# Japanese Lowriders For Sale



## WestupLa (Jan 28, 2013)

Check it out, for those that might be Interested in importing a car from overseas. 

[URL="http://www.goo-net-exchange.com/usedcars/CHEVROLET/CHEVROLET_IMPARA/summary.html"]http://www.goo-net-exchange.com/usedcars/CHEVROLET/CHEVROLET_IMPARA/summary.html


[/URL]


----------



## DanaDane (Oct 9, 2013)

Nice impara


----------



## LURCH63 (Feb 15, 2011)

:rofl:


----------



## 64 CRAWLING (Nov 26, 2001)

why would some 1 import back here for???


----------



## Lownslow302 (Nov 22, 2002)

Better car


----------



## bluebyrd86 (Aug 31, 2005)

I REARRY ROVE THESE IMPORTED IMPARAS!! BUT IS THERE ANY RINCOLNS OR CADIRRACS FOR SALE?


----------



## big C (Dec 5, 2002)

I didn't look at them all but the few I did look like shit.


----------



## LURCH63 (Feb 15, 2011)

big C said:


> I didn't look at them all but the few I did look like shit.


What this man said, that undercarriage:burn:


----------



## big C (Dec 5, 2002)

*FRANCISCO* said:


> What this man said, that undercarriage:burn:


Yea there pretty much wore the fuck out. Dirty nasty ass carpet door panels falling off rusty ass chrome rats nest wiring etc


----------



## ~DROPITLOW~ (Oct 28, 2010)

over priced:thumbsdown:


----------



## fool2 (Jan 15, 2008)

Impara :rofl:


----------



## Gangsta lean (Jul 18, 2013)

Crap!
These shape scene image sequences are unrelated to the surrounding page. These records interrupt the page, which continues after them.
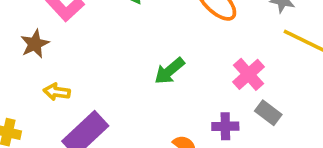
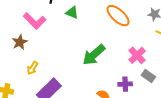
green arrow: (169, 71) -> (94, 55), size x1.4
yellow arrow: (57, 92) -> (33, 68), turned -64

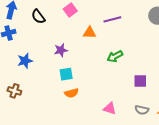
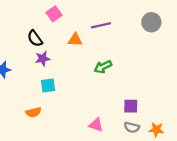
black semicircle: (38, 17) -> (35, 38), moved
purple square: (140, 81) -> (131, 106), moved
orange semicircle: (72, 93) -> (33, 112), moved

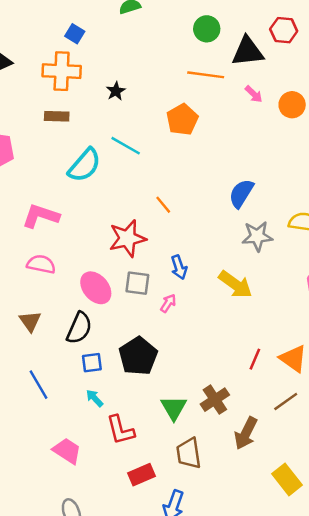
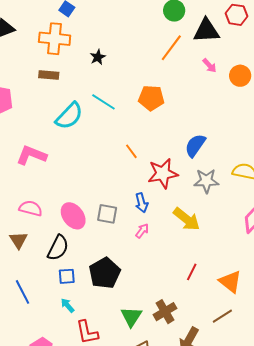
orange line: (206, 75) -> (171, 48), turned -64
orange pentagon: (182, 120) -> (151, 98), moved, turned 30
red star: (127, 238) -> (163, 173), moved
pink semicircle: (41, 264) -> (31, 208), moved
pink arrow: (168, 303) -> (142, 231), moved
red line: (255, 359) -> (192, 272), moved

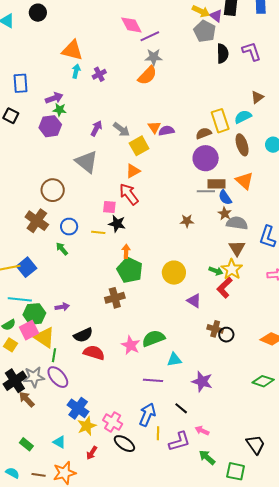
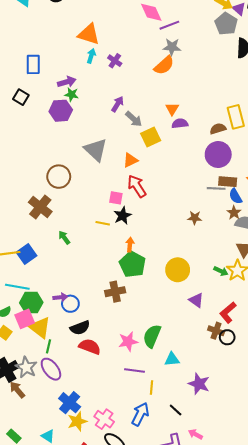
purple cross: (99, 74) -> (115, 61), turned -32
orange triangle: (154, 127) -> (172, 109), moved
purple arrow: (96, 128) -> (118, 104), moved
orange triangle: (133, 171) -> (130, 160), moved
black star: (117, 224) -> (123, 216), turned 30
blue circle: (69, 227) -> (70, 304), moved
red L-shape: (225, 288) -> (228, 313), moved
green semicircle: (153, 338) -> (152, 336), turned -50
pink star: (131, 345) -> (128, 342), turned 30
gray star: (34, 377) -> (26, 367), turned 30
purple line: (153, 380) -> (134, 371), moved
yellow line: (158, 433) -> (151, 388), moved

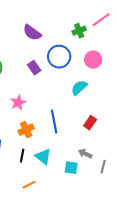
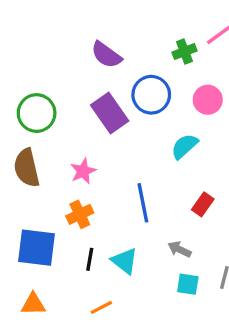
purple rectangle: (34, 68) -> (110, 113), size x1.6
orange cross: (26, 130) -> (80, 214), moved
gray arrow: (85, 154) -> (179, 249), moved
cyan square: (71, 168) -> (188, 284), moved

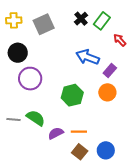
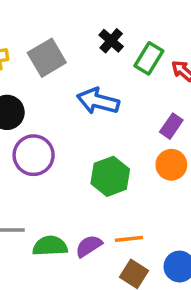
green rectangle: (102, 21) -> (149, 58), moved
blue arrow: (88, 57) -> (98, 101), moved
green semicircle: (36, 118) -> (50, 246), moved, turned -30

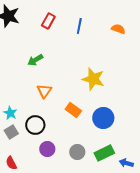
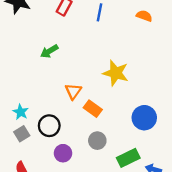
orange triangle: (44, 91) -> (73, 91), moved
blue circle: (103, 118) -> (144, 118), moved
gray circle: (77, 152) -> (97, 141), moved

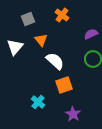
Not worth it!


----------



## SLPGDDMT (Aug 6, 2013)

ROR!


----------



## el jr (Apr 12, 2011)

I wonder if any of those rides belonged to anyone here :dunno:


----------



## manu samoa (Nov 2, 2005)

^ huh?


----------



## 57chevyguy (Jul 11, 2011)

They can keep those overpriced imparas overseas. :twak: wtf are they thinking?


----------



## DJLATIN (Jul 22, 2003)

hai!


----------



## 187PURE (Jul 24, 2006)

CEN said:


> Nice impara


can't believe they spelled it like they say it


----------



## 187PURE (Jul 24, 2006)

~DROPITLOW~ said:


> over priced:thumbsdown:


what he said


----------



## ray-13 (Jun 10, 2011)

DAMMMMM THOUS ARE SUM OUT RAGES PRICES..... 67 IMPARA FOR 45K..... NEVER...!!!!!!!!!!!! :facepalm:


----------



## 67 chevy impala (Apr 22, 2010)

Expensive :nono: I can get a lot better $$ deals here in the south


----------